Tanking Theory

The talk of the town in the NBA right now is tanking. Some of the most logical NBA analysts argue the importance of tanking, but I think they might be missing the forests for the trees via first order thinking that misses second order effects..

The Path of Champions

Let’s walk through a quick review of the last 7 years of champions:

  • Toronto Raptors – Kawhi (acquired in trade) leading a sneaky Raptors championship.
  • Los Angeles Lakers – LeBron (acquired in free agency) and AD (acquired in trade) in a weird bubble year.
  • Milwaukee Bucks – Giannis (15th pick), Middleton (2nd round pick acquired in trade) and Jrue Holiday (trade).
  • Golden State Warriors – Curry (7th pick) legacy run.
  • Denver Nuggets – Jokic (41st pick) and Murray with enough around him.
  • Boston Celtics – Tatum and Brown (both high picks – but the picks were acquired from Brooklyn) with a strong cast around them.
  • OKC Thunder – SGA (acquired in a trade) with Chet (2nd pick) and Jalen Williams (12th pick but the pick was acquired in a trade).

I didn’t cut this off at 7 years to stop my narrative either. Before this, it was a lot of Warriors, Spurs and Team LeBron (Cavs and Heat).

The Process Failed

It turns out losing is for losers. Over the past 7 championships, the only team that even came close to tanking was the Thunder, but that was a small portion of a much larger plan by Presti (people forget he turned Serge Ibaka into Paul George into SGA + Jalen Williams). The tank by the Thunder only led to Chet Holmgren and Josh Giddey… not the core of the championship team (sorry Chet but you weren’t it).

If you look back even further back at previous champions, you see the same idea.
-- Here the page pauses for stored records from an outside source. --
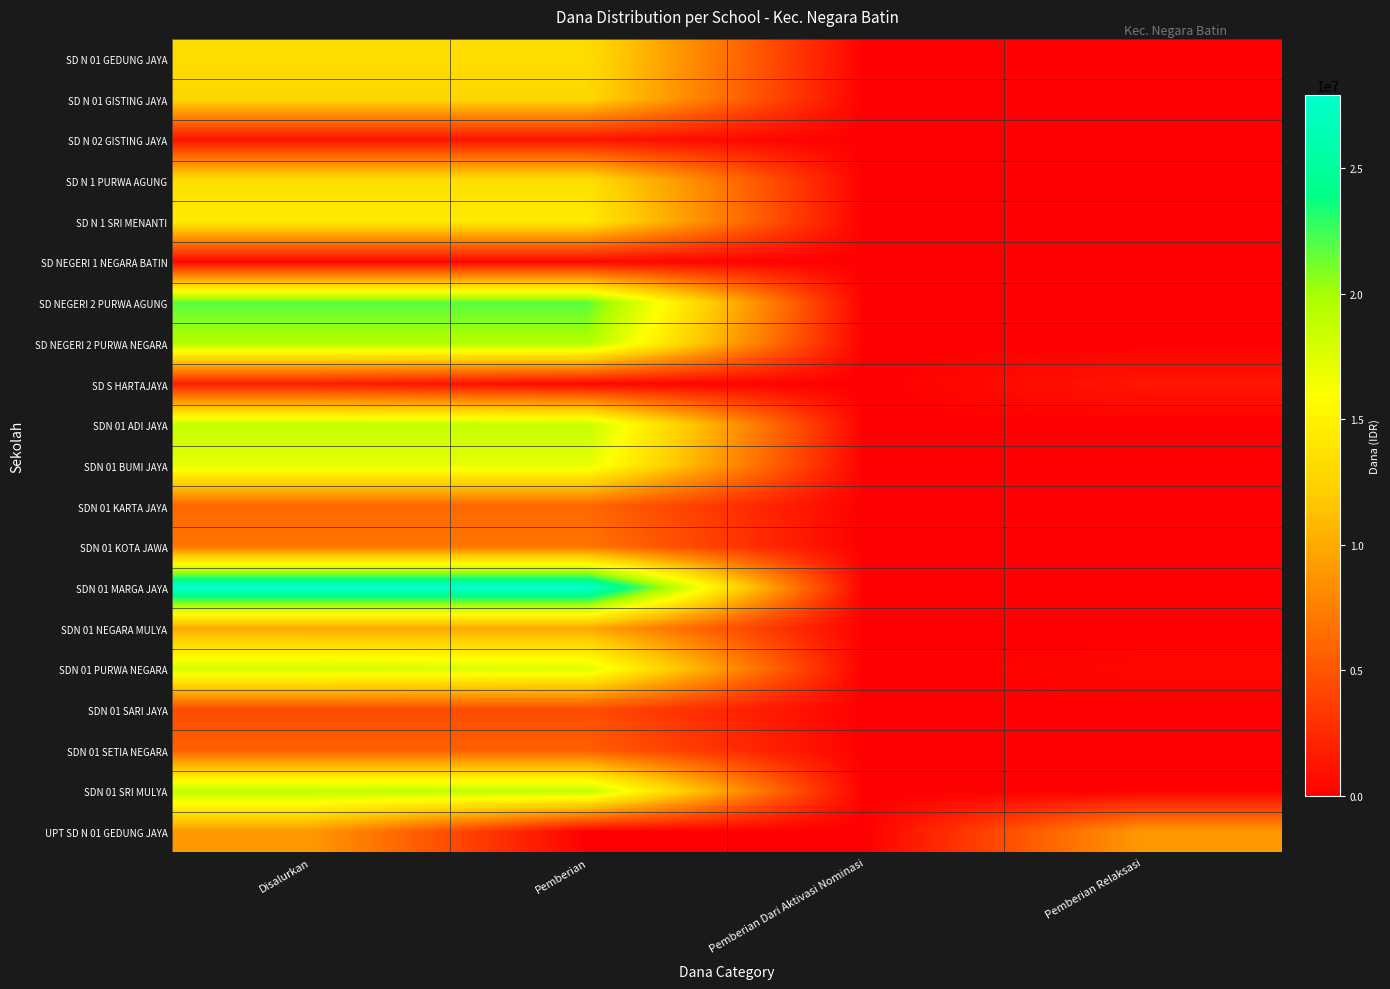

Reading left to right, extract all data points from this chart.

SD N 01 GEDUNG JAYA: Disalurkan=13275000	Pemberian=13275000	Pemberian Dari Aktivasi Nominasi=0	Pemberian Relaksasi=0
SD N 01 GISTING JAYA: Disalurkan=12825000	Pemberian=12825000	Pemberian Dari Aktivasi Nominasi=0	Pemberian Relaksasi=0
SD N 02 GISTING JAYA: Disalurkan=1125000	Pemberian=1125000	Pemberian Dari Aktivasi Nominasi=0	Pemberian Relaksasi=0
SD N 1 PURWA AGUNG: Disalurkan=13500000	Pemberian=13500000	Pemberian Dari Aktivasi Nominasi=0	Pemberian Relaksasi=0
SD N 1 SRI MENANTI: Disalurkan=14400000	Pemberian=14400000	Pemberian Dari Aktivasi Nominasi=0	Pemberian Relaksasi=0
SD NEGERI 1 NEGARA BATIN: Disalurkan=450000	Pemberian=450000	Pemberian Dari Aktivasi Nominasi=0	Pemberian Relaksasi=0
SD NEGERI 2 PURWA AGUNG: Disalurkan=21825000	Pemberian=21825000	Pemberian Dari Aktivasi Nominasi=0	Pemberian Relaksasi=0
SD NEGERI 2 PURWA NEGARA: Disalurkan=19575000	Pemberian=19575000	Pemberian Dari Aktivasi Nominasi=0	Pemberian Relaksasi=0
SD S HARTAJAYA: Disalurkan=1800000	Pemberian=450000	Pemberian Dari Aktivasi Nominasi=0	Pemberian Relaksasi=1350000
SDN 01 ADI JAYA: Disalurkan=18675000	Pemberian=18675000	Pemberian Dari Aktivasi Nominasi=0	Pemberian Relaksasi=0
SDN 01 BUMI JAYA: Disalurkan=17100000	Pemberian=17100000	Pemberian Dari Aktivasi Nominasi=0	Pemberian Relaksasi=0
SDN 01 KARTA JAYA: Disalurkan=6075000	Pemberian=6075000	Pemberian Dari Aktivasi Nominasi=0	Pemberian Relaksasi=0
SDN 01 KOTA JAWA: Disalurkan=6975000	Pemberian=6975000	Pemberian Dari Aktivasi Nominasi=0	Pemberian Relaksasi=0
SDN 01 MARGA JAYA: Disalurkan=27900000	Pemberian=27900000	Pemberian Dari Aktivasi Nominasi=0	Pemberian Relaksasi=0
SDN 01 NEGARA MULYA: Disalurkan=9900000	Pemberian=9900000	Pemberian Dari Aktivasi Nominasi=0	Pemberian Relaksasi=0
SDN 01 PURWA NEGARA: Disalurkan=18000000	Pemberian=17550000	Pemberian Dari Aktivasi Nominasi=0	Pemberian Relaksasi=450000
SDN 01 SARI JAYA: Disalurkan=4500000	Pemberian=4500000	Pemberian Dari Aktivasi Nominasi=0	Pemberian Relaksasi=0
SDN 01 SETIA NEGARA: Disalurkan=5625000	Pemberian=5625000	Pemberian Dari Aktivasi Nominasi=0	Pemberian Relaksasi=0
SDN 01 SRI MULYA: Disalurkan=18900000	Pemberian=18900000	Pemberian Dari Aktivasi Nominasi=0	Pemberian Relaksasi=0
UPT SD N 01 GEDUNG JAYA: Disalurkan=9000000	Pemberian=0	Pemberian Dari Aktivasi Nominasi=0	Pemberian Relaksasi=9000000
Good teams that became great by adding another piece opportunistically, with some opportunistic tanking.

The Middle Path to Championships

I’d argue that staying semi-competitive as you churn through players looking for game changing talent is key. Opportunistically tank in short doses, but tanking for years at a time is toxic. Do we really think it’s a coincedence that the 76ers process led to two of the most bizarre careers ever in Simmons / Embiid? We have teams that have been tanking for a decade at this point with limited results to show, yet we see strong results from teams choosing the middle path.

The middle path is a philosophical idea of avoiding extremes and finding balance. The comparison here is that teams need to find balance between being overly competitive and not competitive at all.

The problem is that many confuse the middle path with teams that choose mediocrity like the Bulls. That is a different kind of extreme…. constantly choosing mediocrity instead of balance. I’m not saying tanking isn’t logical, in some cases it is. The problem lies in that at times decisions are individually rational (i.e we can’t win a championship, so we should tank), but collectively irrational (tanking for 5+ years).